The Americans accepted from the beginning the edict on squadron flying. It was as much a part of their training as field-manœuvres for the infantry. And because they had no golden days of derring-do to look back upon, they did less grumbling. Besides, there was always the chance of getting lost, and patrols offered some good opportunities to the venturesome.

The air service had at this time an extra distinction. They were the only arm of America's service that had really impressed the Germans. The German experts, as they spoke through their newspapers, were contemptuous of the army and all its works. They maintained that it would be impossible for American transports to bring more than half a million men to France, if they tried forever, because the submarines would add to the inherent difficulties, and make "American participation" of less actual menace than that of Roumania.

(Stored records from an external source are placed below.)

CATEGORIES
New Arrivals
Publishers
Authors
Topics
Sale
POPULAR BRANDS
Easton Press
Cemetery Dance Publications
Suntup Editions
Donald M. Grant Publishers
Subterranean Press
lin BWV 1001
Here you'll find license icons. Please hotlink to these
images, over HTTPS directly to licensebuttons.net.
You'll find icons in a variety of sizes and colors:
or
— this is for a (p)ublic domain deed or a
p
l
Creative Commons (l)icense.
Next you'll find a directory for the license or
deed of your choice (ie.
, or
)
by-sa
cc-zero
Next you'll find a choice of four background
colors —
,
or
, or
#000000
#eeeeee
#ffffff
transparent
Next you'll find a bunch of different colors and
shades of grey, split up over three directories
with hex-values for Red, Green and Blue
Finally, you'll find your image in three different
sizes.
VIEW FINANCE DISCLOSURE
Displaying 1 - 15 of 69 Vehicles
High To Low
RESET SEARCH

The Frankfurter Zeitung said: "There is no doubt that the Entente lay great stress on American assistance on this point (air warfare). Nor do we doubt that the technical resources of the enemy will achieve brilliant work in this branch. But all this has its limits ... in this field, superiority in numbers is by no means decisive. Quality and the men are what decide."

Major Hoffe, of the German General Staff, wrote in the Weser Zeitung: "The only American help seriously to be reckoned with is aerial aid."

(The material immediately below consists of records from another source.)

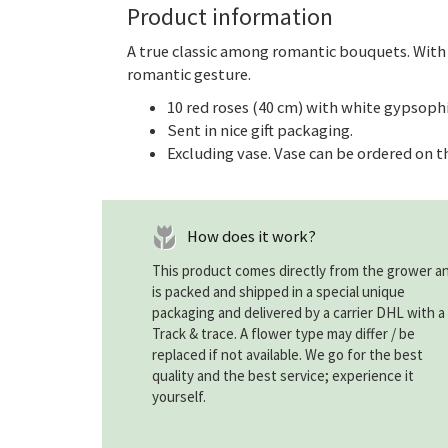
Product information
A true classic among romantic bouquets. With
romantic gesture.
10 red roses (40 cm) with white gypsophi
Sent in nice gift packaging.
Excluding vase. Vase can be ordered on t
How does it work?
This product comes directly from the grower a
is packed and shipped in a special unique
packaging and delivered by a carrier DHL with a
Track & trace. A flower type may differ / be
replaced if not available. We go for the best
quality and the best service; experience it
yourself.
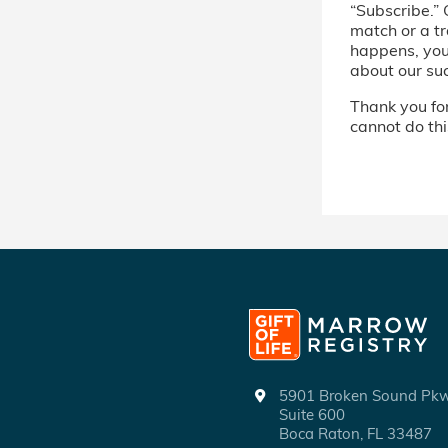
“Subscribe.” 
match or a tr
happens, you’
about our su
Thank you for 
cannot do thi
5901 Broken Sound P
Suite 600
Boca Raton, FL 33487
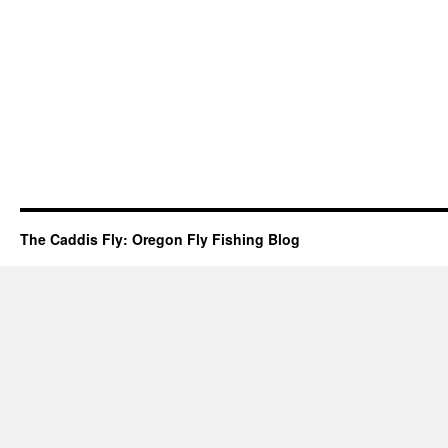
The Caddis Fly: Oregon Fly Fishing Blog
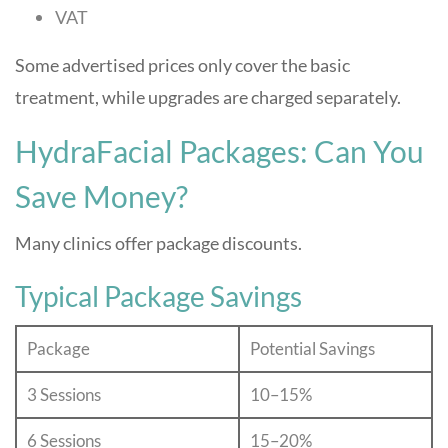
VAT
Some advertised prices only cover the basic
treatment, while upgrades are charged separately.
HydraFacial Packages: Can You
Save Money?
Many clinics offer package discounts.
Typical Package Savings
Package
Potential Savings
3 Sessions
10–15%
6 Sessions
15–20%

There was a quantity of such talk. Incidentally, the same experts who limited America's troops to half a million in France at the most indulgent estimate, said, over and over, that a million were to be feared, just the number announced to be in France by President Wilson one year from the time of the first debarkation.

The aviators worked hard enough to deserve the German honor. In the French school supervised by the Americans the schedule would have furnished Dickens some fine material for pathos.

The day began at 4 A. M., with a little coffee for an eye-opener. The working-day began in the fields at 5 sharp. If the weather permitted there were flights till 11, when the pupil knocked off for a midday meal. He was told to sleep then till 4 in the afternoon, when flying recommenced, and continued till 8.30. The rest of his time was all his own. He spent it getting to bed.

There was an average of four months under this régime. The flier began on the ground, and for weeks he was permitted no more than a dummy machine, which wobbled along the ground like a broken-winged duck, and this he used to learn levers and mechanics—those things he had toiled over on paper before he was even allowed on the field.

After a while he was permitted in the air with an instructor, and finally alone. There were creditably few disasters. For months there was never a casualty. But if a man had an accident it was a perfectly open-and-shut affair. Either he ruined himself or he escaped. It was part of the French system with men who escaped to send them right back into the air, as soon as they could breathe, so that the accident would not impair their flying-nerves.

After the three or four months of foundation work, if the term is not too inept for flying, the aviator had his final examination, a triangular flight of about ninety miles, with three landings. The landings are the great trick of flying. Like the old Irish story, it isn't the falling that hurts you, it's the sudden stop.